• Directive
Convert the text lines of every item below into a JSON list of strings, one string per line, leaving out blank lines. Leave the pictures out of the answer.

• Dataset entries
########################################

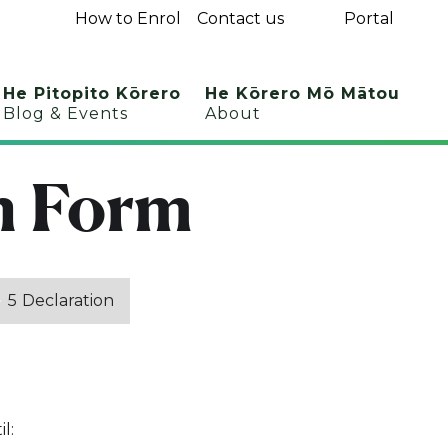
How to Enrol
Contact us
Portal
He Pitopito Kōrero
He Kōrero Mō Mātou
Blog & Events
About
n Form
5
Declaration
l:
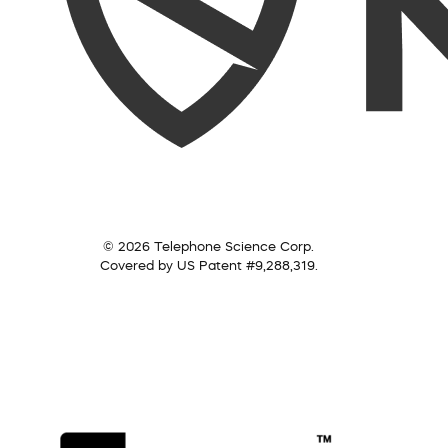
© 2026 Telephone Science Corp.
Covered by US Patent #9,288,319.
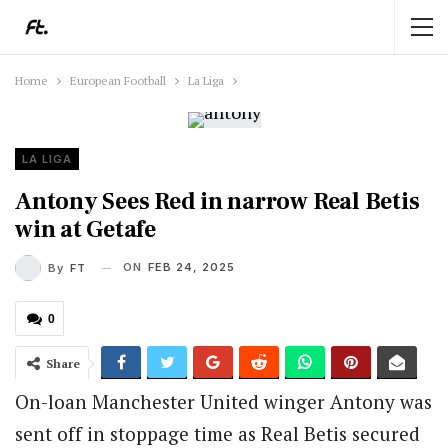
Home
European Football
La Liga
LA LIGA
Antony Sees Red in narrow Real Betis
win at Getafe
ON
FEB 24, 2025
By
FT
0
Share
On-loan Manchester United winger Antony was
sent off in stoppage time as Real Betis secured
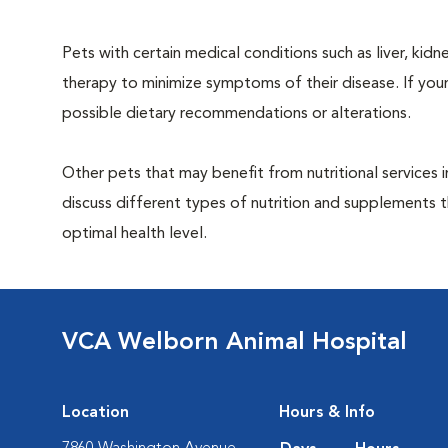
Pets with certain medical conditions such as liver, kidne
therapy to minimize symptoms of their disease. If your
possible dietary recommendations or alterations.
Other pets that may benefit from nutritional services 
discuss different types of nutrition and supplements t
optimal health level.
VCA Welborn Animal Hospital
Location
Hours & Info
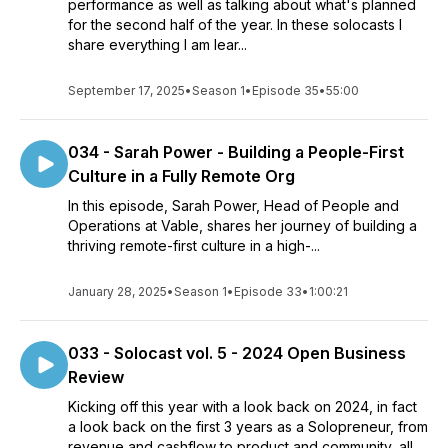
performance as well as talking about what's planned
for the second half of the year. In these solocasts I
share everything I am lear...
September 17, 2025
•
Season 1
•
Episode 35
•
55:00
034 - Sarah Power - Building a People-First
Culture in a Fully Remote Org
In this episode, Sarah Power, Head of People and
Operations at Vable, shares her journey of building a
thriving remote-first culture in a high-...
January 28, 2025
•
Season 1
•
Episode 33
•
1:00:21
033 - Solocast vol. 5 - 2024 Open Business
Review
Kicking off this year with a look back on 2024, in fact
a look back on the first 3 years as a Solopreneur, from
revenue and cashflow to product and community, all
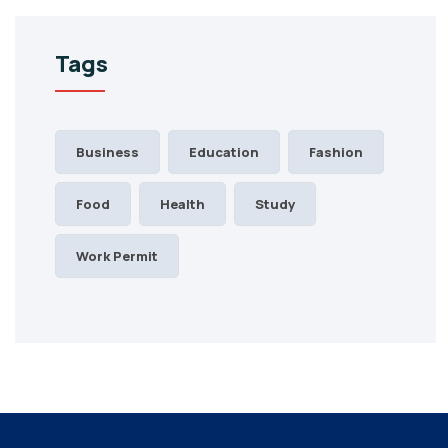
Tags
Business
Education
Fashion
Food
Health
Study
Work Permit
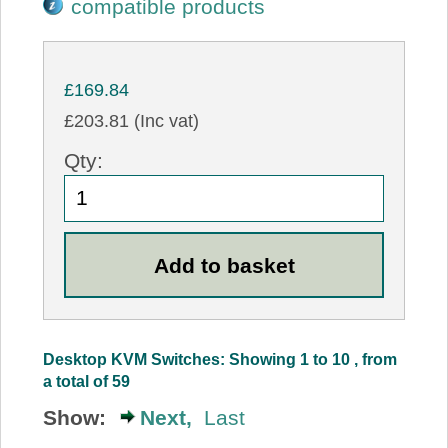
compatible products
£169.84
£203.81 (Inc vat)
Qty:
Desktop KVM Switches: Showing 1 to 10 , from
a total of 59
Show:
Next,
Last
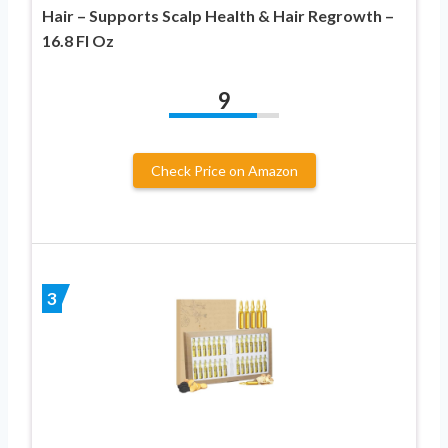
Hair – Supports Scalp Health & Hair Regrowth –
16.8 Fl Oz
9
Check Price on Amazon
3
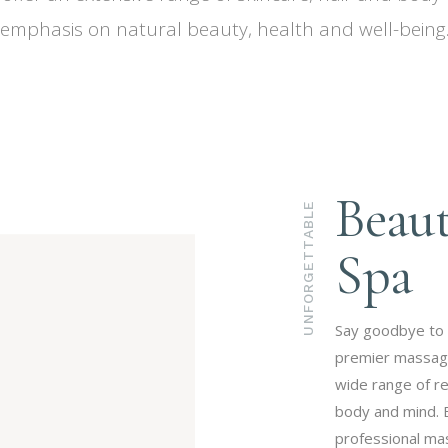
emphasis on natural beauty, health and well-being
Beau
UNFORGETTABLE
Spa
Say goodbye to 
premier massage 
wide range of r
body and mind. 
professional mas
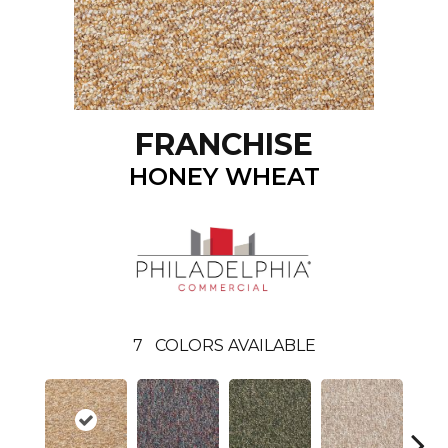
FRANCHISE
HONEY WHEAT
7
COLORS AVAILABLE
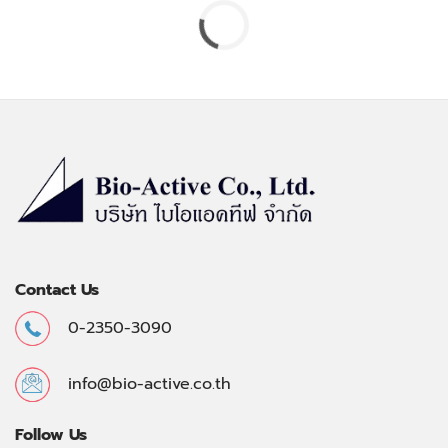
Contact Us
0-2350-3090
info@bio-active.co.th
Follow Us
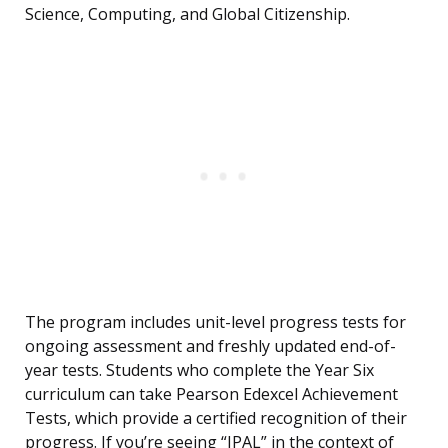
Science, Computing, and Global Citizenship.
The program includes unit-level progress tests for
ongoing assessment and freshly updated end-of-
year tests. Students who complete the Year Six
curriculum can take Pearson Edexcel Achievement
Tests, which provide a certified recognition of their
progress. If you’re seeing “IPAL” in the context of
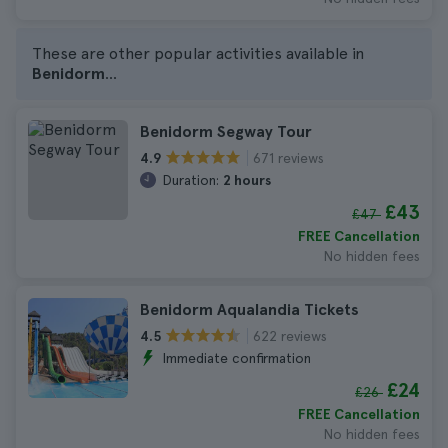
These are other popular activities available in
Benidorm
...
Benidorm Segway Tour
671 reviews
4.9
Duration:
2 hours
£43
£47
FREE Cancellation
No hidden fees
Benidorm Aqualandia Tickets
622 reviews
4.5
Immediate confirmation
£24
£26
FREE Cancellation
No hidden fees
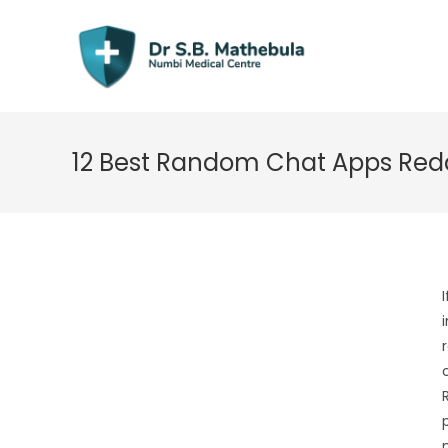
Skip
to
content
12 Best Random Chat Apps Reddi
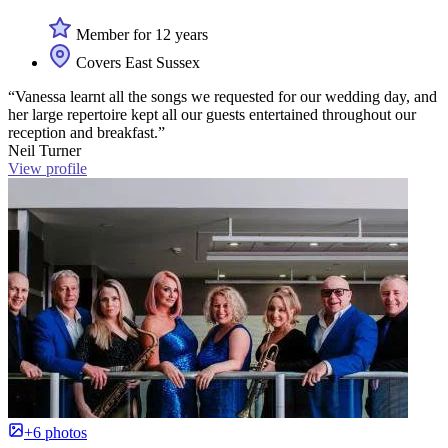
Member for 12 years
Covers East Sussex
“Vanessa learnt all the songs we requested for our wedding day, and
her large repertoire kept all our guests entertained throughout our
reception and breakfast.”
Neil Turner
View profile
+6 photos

########################################

• Exercise solution
[
  "How to Enrol",
  "Contact us",
  "Portal",
  "He Pitopito Kōrero",
  "He Kōrero Mō Mātou",
  "Blog & Events",
  "About",
  "n Form",
  "5",
  "Declaration",
  "l:",
  "© 2026 Telephone Science Corp.",
  "Covered by US Patent #9,288,319.",
  "Home",
  "European Football",
  "La Liga",
  "LA LIGA",
  "Antony Sees Red in narrow Real Betis",
  "win at Getafe",
  "ON",
  "FEB 24, 2025",
  "By",
  "FT",
  "0",
  "Share",
  "On-loan Manchester United winger Antony was",
  "sent off in stoppage time as Real Betis secured",
  "Pets with certain medical conditions such as liver, kidne",
  "therapy to minimize symptoms of their disease. If your",
  "possible dietary recommendations or alterations.",
  "Other pets that may benefit from nutritional services ",
  "discuss different types of nutrition and supplements t",
  "optimal health level.",
  "VCA Welborn Animal Hospital",
  "Location",
  "Hours & Info",
  "performance as well as talking about what's planned",
  "for the second half of the year. In these solocasts I",
  "share everything I am lear...",
  "September 17, 2025",
  "•",
  "Season 1",
  "•",
  "Episode 35",
  "•",
  "55:00",
  "034 - Sarah Power - Building a People-First",
  "Culture in a Fully Remote Org",
  "In this episode, Sarah Power, Head of People and",
  "Operations at Vable, shares her journey of building a",
  "thriving remote-first culture in a high-...",
  "January 28, 2025",
  "•",
  "Season 1",
  "•",
  "Episode 33",
  "•",
  "1:00:21",
  "033 - Solocast vol. 5 - 2024 Open Business",
  "Review",
  "Kicking off this year with a look back on 2024, in fact",
  "a look back on the first 3 years as a Solopreneur, from",
  "revenue and cashflow to product and community, all",
  "Tags",
  "Business",
  "Education",
  "Fashion",
  "Food",
  "Health",
  "Study",
  "Work Permit",
  "compatible products",
  "£169.84",
  "£203.81 (Inc vat)",
  "Qty:",
  "Desktop KVM Switches: Showing 1 to 10 , from",
  "a total of 59",
  "Show:",
  "Next,",
  "Last",
  "Hair – Supports Scalp Health & Hair Regrowth –",
  "16.8 Fl Oz",
  "9",
  "Check Price on Amazon",
  "3",
  "emphasis on natural beauty, health and well-being",
  "Beau",
  "UNFORGETTABLE",
  "Spa",
  "Say goodbye to ",
  "premier massage ",
  "wide range of r",
  "body and mind. ",
  "professional mas",
  "FRANCHISE",
  "HONEY WHEAT",
  "7",
  "COLORS AVAILABLE",
  "Contact Us",
  "0-2350-3090",
  "info@bio-active.co.th",
  "Follow Us",
  "Science, Computing, and Global Citizenship.",
  "The program includes unit-level progress tests for",
  "ongoing assessment and freshly updated end-of-",
  "year tests. Students who complete the Year Six",
  "curriculum can take Pearson Edexcel Achievement",
  "Tests, which provide a certified recognition of their",
  "progress. If you’re seeing “IPAL” in the context of",
  "These are other popular activities available in",
  "Benidorm",
  "...",
  "Benidorm Segway Tour",
  "671 reviews",
  "4.9",
  "Duration:",
  "2 hours",
  "£43",
  "£47",
  "FREE Cancellation",
  "No hidden fees",
  "Benidorm Aqualandia Tickets",
  "622 reviews",
  "4.5",
  "Immediate confirmation",
  "£24",
  "£26",
  "FREE Cancellation",
  "No hidden fees",
  "Skip",
  "to",
  "content",
  "12 Best Random Chat Apps Reddi",
  "Member for 12 years",
  "Covers East Sussex",
  "“Vanessa learnt all the songs we requested for our wedding day, and",
  "her large repertoire kept all our guests entertained throughout our",
  "reception and breakfast.”",
  "Neil Turner",
  "View profile",
  "+6 photos"
]